Fascinating split Fourth Circuit ruling finds lawyer ineffective and 210-month sentence substantively unreasonable for addicted opioid distributor

A helpful reader made sure I did not miss an amazingly interesting split Fourth Circuit panel ruling today in US v. Freeman, No. 19-4104 (4th Cir. Mar. 30, 2021) (available here).  I recommend the entire lengthy decision, which could probably serves as a foundation for a dozen federal sentencing classes because of all the issues raised, both directly and indirectly, by the case.  Here is the start and a few key parts of the 21-page majority opinion authored by Judge Gregory:

Precias Freeman broke her tailbone as a teenager, was prescribed opioids, and has been addicted to the drugs ever since. In 2018, she was sentenced to serve more than 17 years in prison for possession with intent to distribute hydrocodone and oxycodone in violation of 21 U.S.C. §§ 841(a)(1) and 841(b)(1)(C). After Freeman’s appointed counsel initially submitted an Anders brief asking for the Court’s assistance in identifying any appealable issues, we directed counsel to brief whether Freeman’s sentence is substantively reasonable and whether Freeman received ineffective assistance of counsel on the face of the record. On both grounds, we vacate Freeman’s sentence and remand this case for resentencing....

Because Freeman’s counsel unreasonably failed to argue meritorious objections [to the presentence report's guideline calculations] and advised his client to waive those objections without understanding the gravity of that waiver — and because those objections would have resulted in a reduction of the Guidelines range applicable to Freeman’s sentence — counsel was constitutionally ineffective....

In sentencing Freeman to serve 210 months, the district court did not address sentencing disparities nor fully consider the history and circumstances of the defendant in relation to the extreme length of her sentence. With regard to sentencing disparities, counsel provides this Court with data obtained from the United States Sentencing Commission’s 2018 Sourcebook of Federal Sentencing Statistics tending to show that Freeman’s sentence is significantly longer than those of similarly-situated defendants...

Based on the disparity between her sentence and those of similar defendants, and on the overwhelming record evidence of Freeman’s addiction to opioids, we conclude that Freeman has rebutted the presumption of reasonableness and established that her sentence is substantively unreasonable.  To the extent that the court referenced the danger of opioids in sentencing Freeman, it was only to condemn Freeman for selling them.  While this was certainly not an improper factor for the district court to consider, it also does not reflect the full picture.  And although the district court stated that Freeman was “no doubt a major supplier” of hydrocodone, it failed to consider that the amount that Freeman sold was frequently no more than half of what she was taking herself.

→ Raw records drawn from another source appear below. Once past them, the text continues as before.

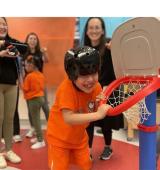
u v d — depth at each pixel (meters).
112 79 2.11
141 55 1.10
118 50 1.20
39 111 2.65
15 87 2.15
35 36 2.73
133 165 2.26
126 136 2.94
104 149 2.42
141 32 1.08
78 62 1.02
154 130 1.14
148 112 1.12
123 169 2.19
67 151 1.36
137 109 1.13
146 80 1.09
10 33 3.37
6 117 2.19
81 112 1.22
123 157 2.42
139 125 1.16
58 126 1.32
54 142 1.34
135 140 2.82
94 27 2.07
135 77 1.15
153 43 1.04
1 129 2.20
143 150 1.16
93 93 1.23
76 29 3.30
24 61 2.60
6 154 2.33
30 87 2.58
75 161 1.42
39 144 2.68
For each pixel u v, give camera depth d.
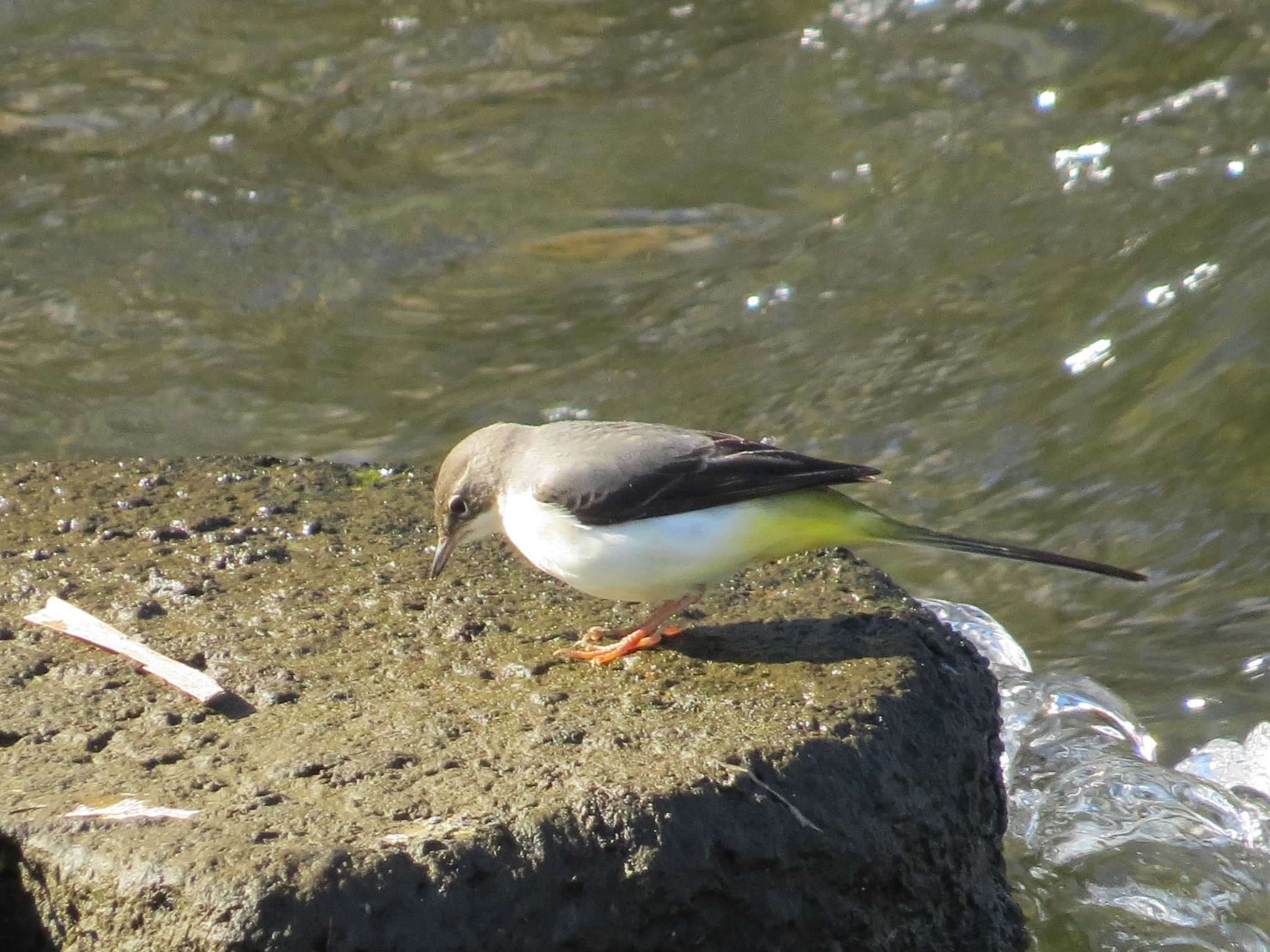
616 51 23.78
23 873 6.51
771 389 16.52
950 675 8.38
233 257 19.69
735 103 21.97
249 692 7.90
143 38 24.81
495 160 21.53
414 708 7.73
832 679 7.96
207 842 6.29
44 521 10.15
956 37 21.73
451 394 17.19
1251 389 14.52
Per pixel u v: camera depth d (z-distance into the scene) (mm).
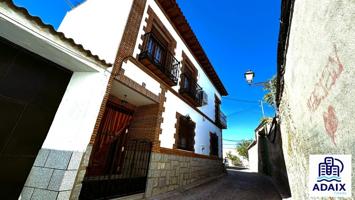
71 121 3305
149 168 4781
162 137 5516
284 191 6258
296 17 2502
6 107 2762
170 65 6207
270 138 10227
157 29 6102
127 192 4195
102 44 4195
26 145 2961
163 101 5816
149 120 5520
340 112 1507
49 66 3354
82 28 5207
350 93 1321
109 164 4949
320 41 1784
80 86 3559
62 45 2859
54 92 3395
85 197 3402
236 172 15555
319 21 1755
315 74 2000
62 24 6555
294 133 3631
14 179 2793
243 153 32500
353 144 1339
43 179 2906
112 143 5195
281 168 7930
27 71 3033
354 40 1227
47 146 3139
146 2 5559
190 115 7719
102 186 3773
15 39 2777
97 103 3541
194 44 8391
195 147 7809
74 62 3301
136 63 4797
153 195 4789
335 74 1530
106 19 4742
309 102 2318
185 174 6598
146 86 5109
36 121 3107
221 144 12312
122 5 4895
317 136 2176
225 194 5914
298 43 2527
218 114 12086
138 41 4992
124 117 5680
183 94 7023
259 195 6070
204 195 5555
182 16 6766
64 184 2867
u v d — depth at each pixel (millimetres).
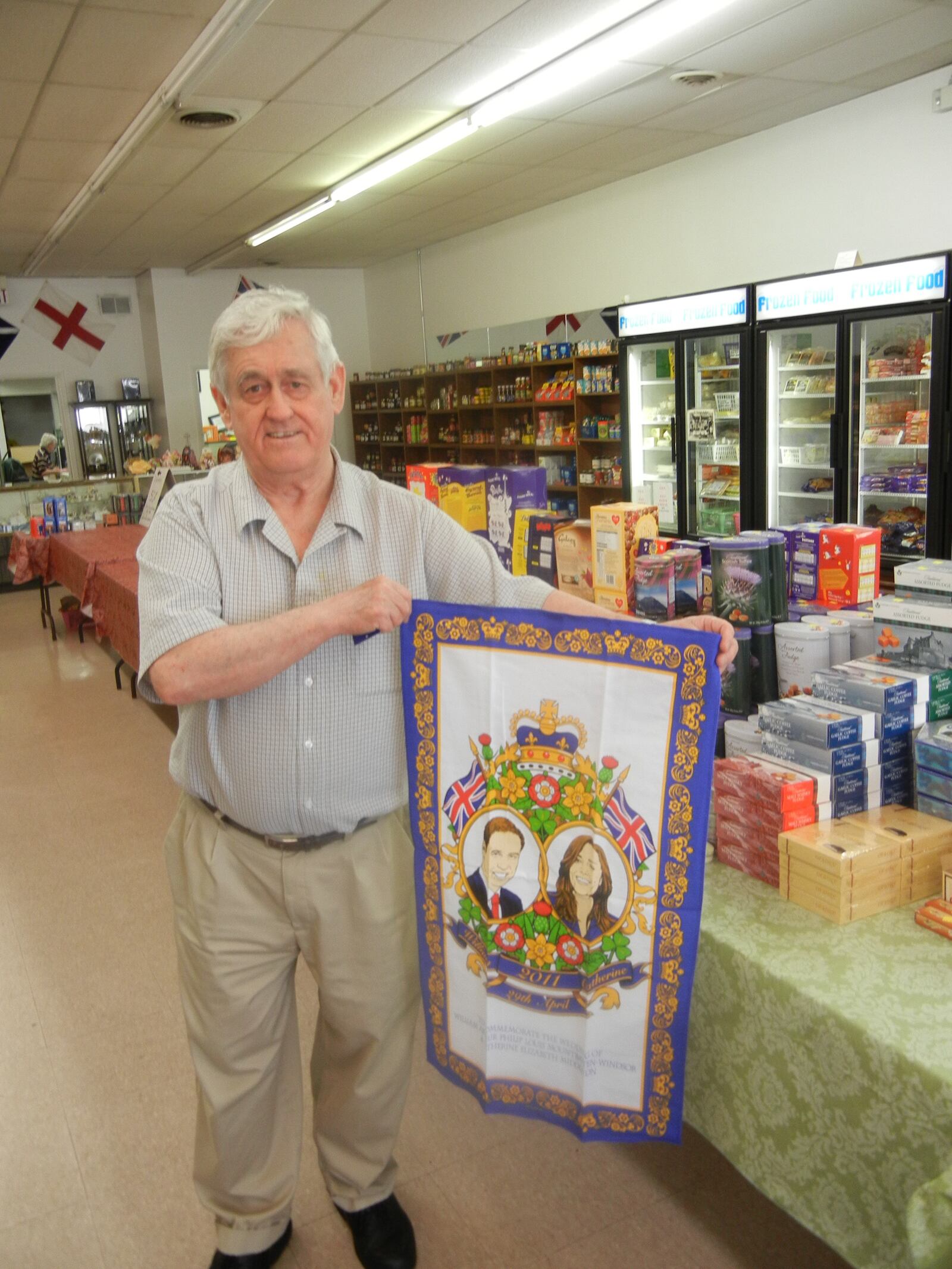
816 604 2600
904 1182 1411
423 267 12102
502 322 10781
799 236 7082
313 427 1598
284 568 1687
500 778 1682
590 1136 1718
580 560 3070
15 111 5742
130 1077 2635
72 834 4359
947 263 5355
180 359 12547
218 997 1757
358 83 5555
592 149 7422
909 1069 1364
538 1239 2012
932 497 5703
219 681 1491
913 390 6086
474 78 5656
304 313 1575
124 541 7715
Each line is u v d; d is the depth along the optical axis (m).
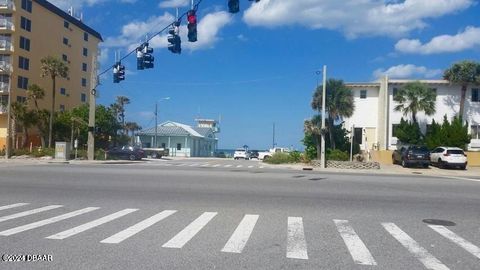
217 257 7.30
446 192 17.72
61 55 67.62
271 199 14.58
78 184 17.98
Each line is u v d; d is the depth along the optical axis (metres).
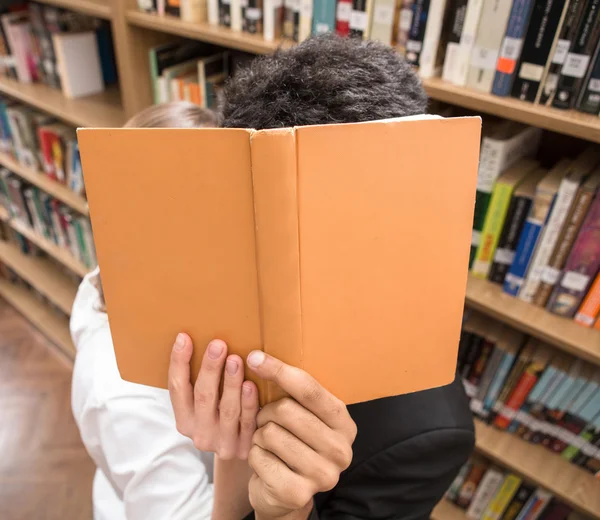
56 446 1.94
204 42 1.52
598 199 0.90
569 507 1.30
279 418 0.43
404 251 0.43
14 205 2.34
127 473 0.77
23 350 2.38
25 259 2.60
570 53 0.81
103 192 0.41
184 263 0.43
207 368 0.45
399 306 0.44
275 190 0.38
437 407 0.65
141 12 1.32
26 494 1.78
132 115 1.48
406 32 0.96
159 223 0.42
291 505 0.44
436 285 0.45
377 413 0.64
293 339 0.42
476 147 0.41
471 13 0.87
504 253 1.08
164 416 0.78
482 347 1.23
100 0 1.42
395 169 0.40
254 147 0.37
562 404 1.18
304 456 0.43
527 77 0.87
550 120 0.84
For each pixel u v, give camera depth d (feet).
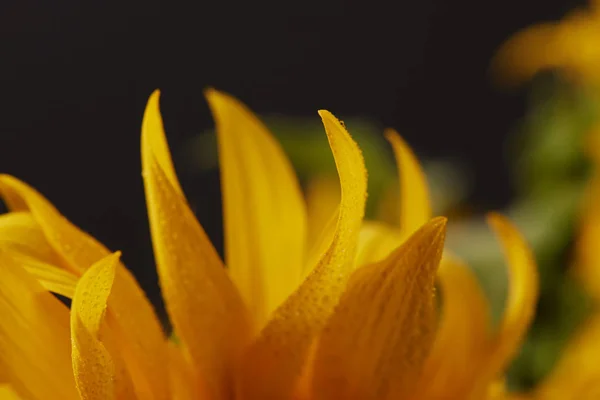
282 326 0.79
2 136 3.58
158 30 3.77
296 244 0.84
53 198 3.61
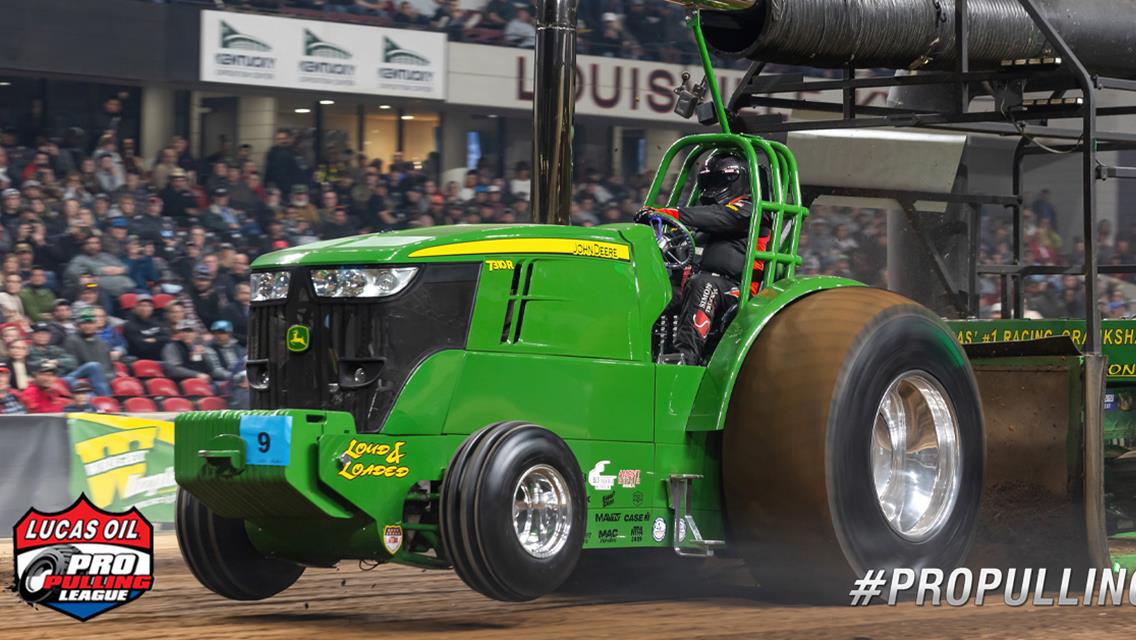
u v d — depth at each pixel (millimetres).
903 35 14484
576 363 10734
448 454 10070
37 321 25391
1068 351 12438
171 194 30344
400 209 34188
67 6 30656
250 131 33562
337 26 33688
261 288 10609
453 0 36438
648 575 13078
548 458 9977
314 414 9594
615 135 38312
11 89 30672
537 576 9805
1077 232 41781
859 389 11367
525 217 36719
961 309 17938
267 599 11742
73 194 28500
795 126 14453
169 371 25781
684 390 11422
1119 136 15133
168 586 12734
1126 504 15734
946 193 17609
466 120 36969
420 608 11266
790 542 11344
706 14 13938
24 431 18828
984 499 13070
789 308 11898
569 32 16484
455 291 10195
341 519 9781
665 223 11836
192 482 9945
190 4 32281
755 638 9578
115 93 31797
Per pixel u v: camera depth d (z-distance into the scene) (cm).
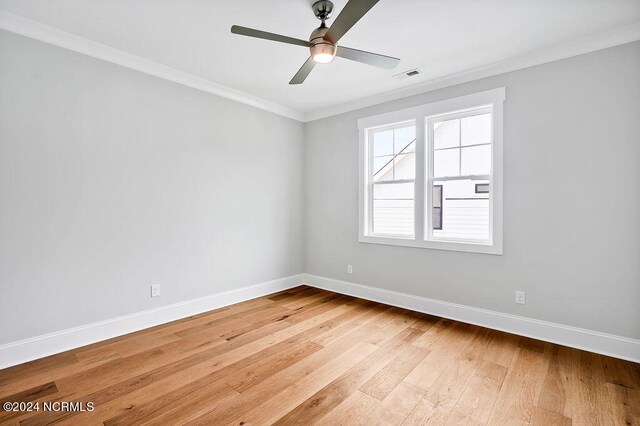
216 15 219
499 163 291
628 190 236
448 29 235
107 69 271
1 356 222
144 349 253
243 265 384
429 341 270
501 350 252
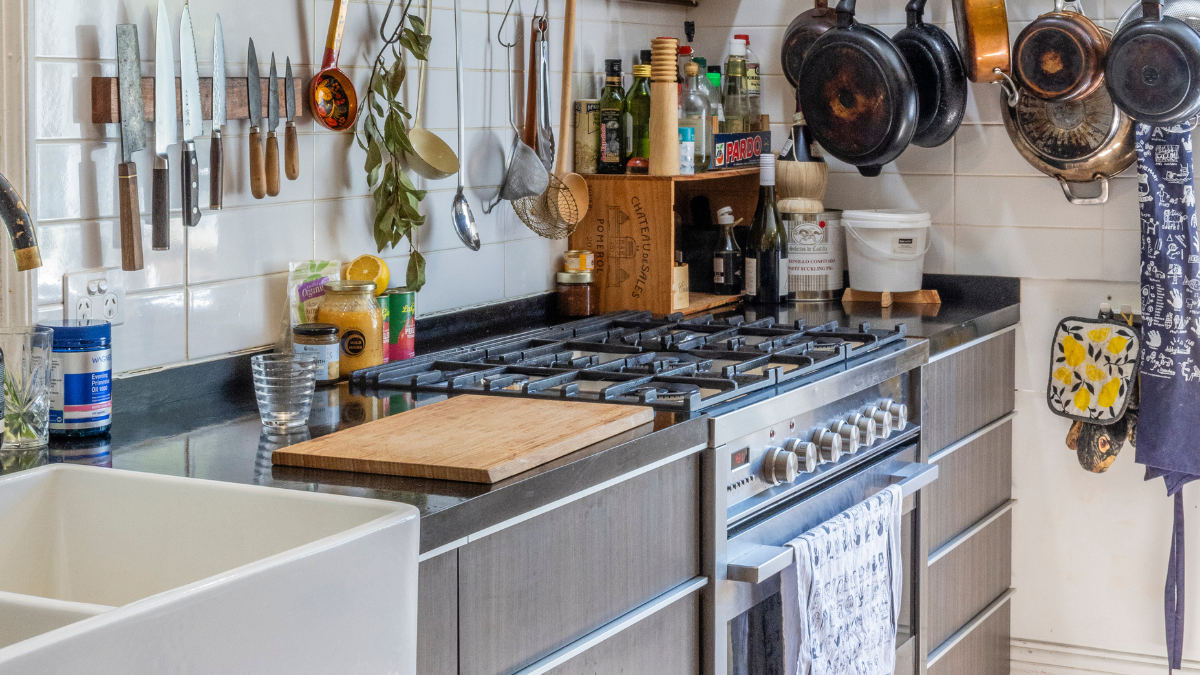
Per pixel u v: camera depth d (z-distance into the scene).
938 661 2.61
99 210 1.70
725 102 2.98
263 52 1.95
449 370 2.06
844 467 2.15
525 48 2.57
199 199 1.86
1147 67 2.48
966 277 3.03
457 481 1.38
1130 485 2.92
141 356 1.79
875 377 2.21
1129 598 2.96
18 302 1.60
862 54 2.66
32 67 1.59
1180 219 2.59
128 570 1.34
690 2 3.13
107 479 1.35
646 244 2.66
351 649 1.10
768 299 2.93
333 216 2.13
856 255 2.94
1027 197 2.95
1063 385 2.85
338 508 1.24
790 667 1.94
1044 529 3.03
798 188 2.97
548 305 2.71
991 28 2.70
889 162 2.83
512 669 1.42
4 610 0.98
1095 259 2.89
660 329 2.42
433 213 2.34
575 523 1.51
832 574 1.96
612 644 1.60
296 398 1.68
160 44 1.71
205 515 1.31
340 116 2.07
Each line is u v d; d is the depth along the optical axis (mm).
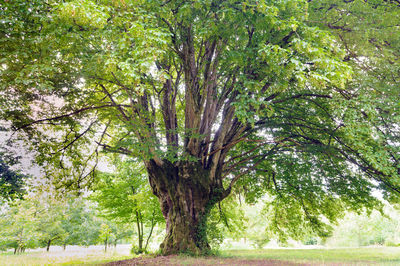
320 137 15734
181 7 9133
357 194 16578
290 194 18672
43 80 8961
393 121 11203
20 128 12898
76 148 16734
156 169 13672
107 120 17266
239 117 10586
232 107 13672
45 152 15422
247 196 19469
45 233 30781
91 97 13414
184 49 11820
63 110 13711
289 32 10891
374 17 10586
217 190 14078
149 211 21203
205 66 12875
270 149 17641
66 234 34406
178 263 9398
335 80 8680
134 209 20359
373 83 11266
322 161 16938
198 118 12625
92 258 17406
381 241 46969
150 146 11539
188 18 10008
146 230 37156
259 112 11234
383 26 10820
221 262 9914
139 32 7527
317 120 15867
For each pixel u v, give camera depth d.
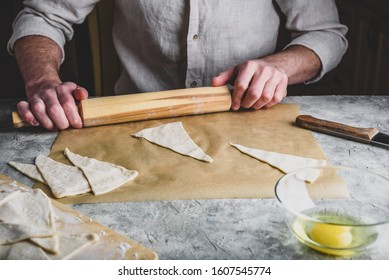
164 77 1.65
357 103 1.36
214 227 0.84
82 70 2.44
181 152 1.09
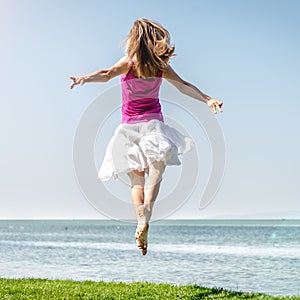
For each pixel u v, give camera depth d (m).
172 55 5.58
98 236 77.75
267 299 12.89
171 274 22.23
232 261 28.64
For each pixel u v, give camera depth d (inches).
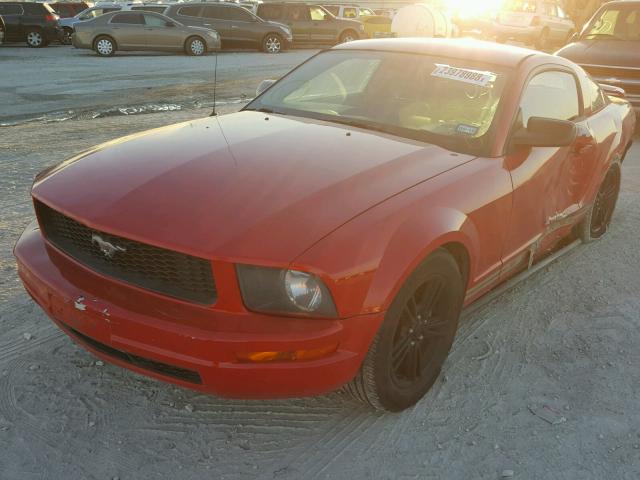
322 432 105.7
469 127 128.2
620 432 108.9
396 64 145.9
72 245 102.1
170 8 788.0
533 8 871.7
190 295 89.1
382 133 128.3
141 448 99.9
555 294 159.5
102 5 954.7
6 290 145.4
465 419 110.6
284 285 86.1
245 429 105.7
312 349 88.0
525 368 126.7
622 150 191.2
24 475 92.7
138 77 528.7
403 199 100.6
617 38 357.7
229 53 791.1
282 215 91.6
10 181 225.6
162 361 90.0
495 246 123.2
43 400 109.1
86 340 101.2
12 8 829.8
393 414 110.7
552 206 146.7
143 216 92.0
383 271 91.5
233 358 87.1
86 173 107.3
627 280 169.5
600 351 134.3
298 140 119.0
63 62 636.1
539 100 142.7
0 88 446.6
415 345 108.0
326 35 902.4
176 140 119.3
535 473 98.5
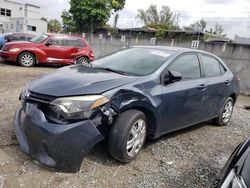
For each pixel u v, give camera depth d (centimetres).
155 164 375
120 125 339
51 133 303
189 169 377
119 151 340
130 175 338
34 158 323
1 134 400
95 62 471
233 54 1384
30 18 3875
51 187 294
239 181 191
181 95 425
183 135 506
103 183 314
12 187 288
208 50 1487
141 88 367
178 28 4194
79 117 310
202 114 502
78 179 313
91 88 328
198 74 487
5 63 1215
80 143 308
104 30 2998
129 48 497
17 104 556
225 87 554
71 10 3073
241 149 237
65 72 387
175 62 435
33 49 1173
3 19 4169
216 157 430
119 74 387
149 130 399
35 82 357
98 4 2972
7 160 334
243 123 649
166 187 325
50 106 314
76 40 1284
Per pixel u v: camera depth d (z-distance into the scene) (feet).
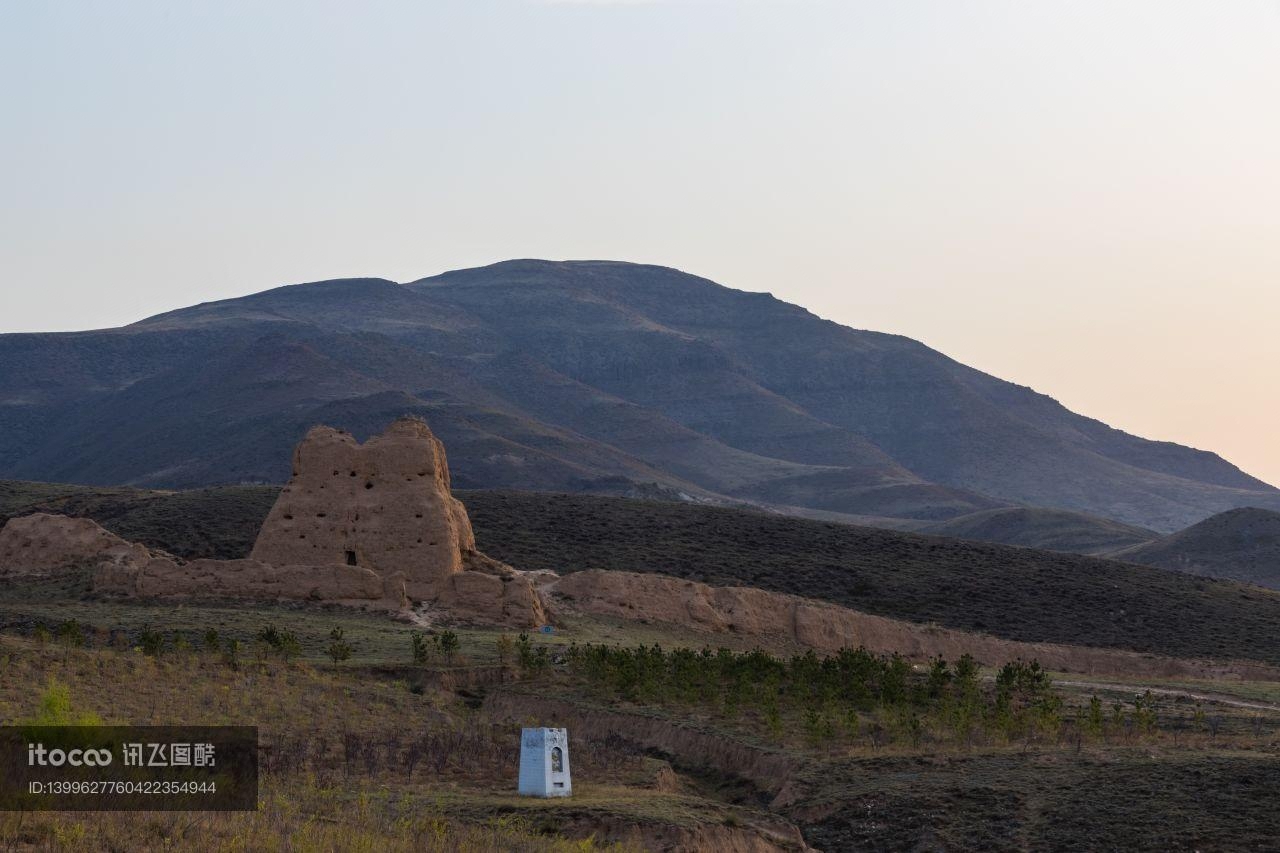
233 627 253.65
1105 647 362.74
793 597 343.05
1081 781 175.22
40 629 238.27
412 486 293.64
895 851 164.35
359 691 214.48
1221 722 227.81
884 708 221.05
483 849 131.95
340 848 125.80
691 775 199.21
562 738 166.20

Judge Quattlebaum's dissent runs 26 pages and it includes some scatter plots! It starts and ends this way:

This sad case illustrates the opioid epidemic ravaging our country.  Precias Freeman is a victim of this epidemic.  As a teenager, she succumbed to the highly addictive nature of opioids in a way that continues to wreak havoc on her life.  As a fellow citizen, I am heartbroken over the toll her addiction has levied.  But Freeman chose to be a culprit too.  By her own admission, she prolifically forged prescriptions to obtain opioids for years — not just for herself, but to sell to others.  Whatever role her addiction played, that conduct was plainly criminal and certainly not bereft of “victims.” Maj. Op. at 21. Thus, today, we consider the sentence she received after pleading guilty of possession with intent to distribute two opioids, Hydrocodone and Oxycodone.  The majority vacates Freeman’s sentence for two reasons.  It concludes that the sentence was substantively unreasonable and that Freeman received ineffective assistance of counsel. Both holdings are unprecedented in our circuit....

I have great sympathy for Freeman’s circumstances. Her story reflects failures in our community.  One could argue her sentence does not reflect sound policy. But that does not make it unreasonable under the law.  And while the record is concerning regarding the effectiveness of counsel Freeman received, it does not conclusively demonstrate a failure to meet the constitutional bar at this juncture.  I dissent.

For a host of reasons, I hope the Justice Department has the good sense not to seek en banc review and that resentencing, rather than further costly litigation over a suspect and long prison term, is the next chapter is this all-too-common variation on the modern story of the opioid epidemic.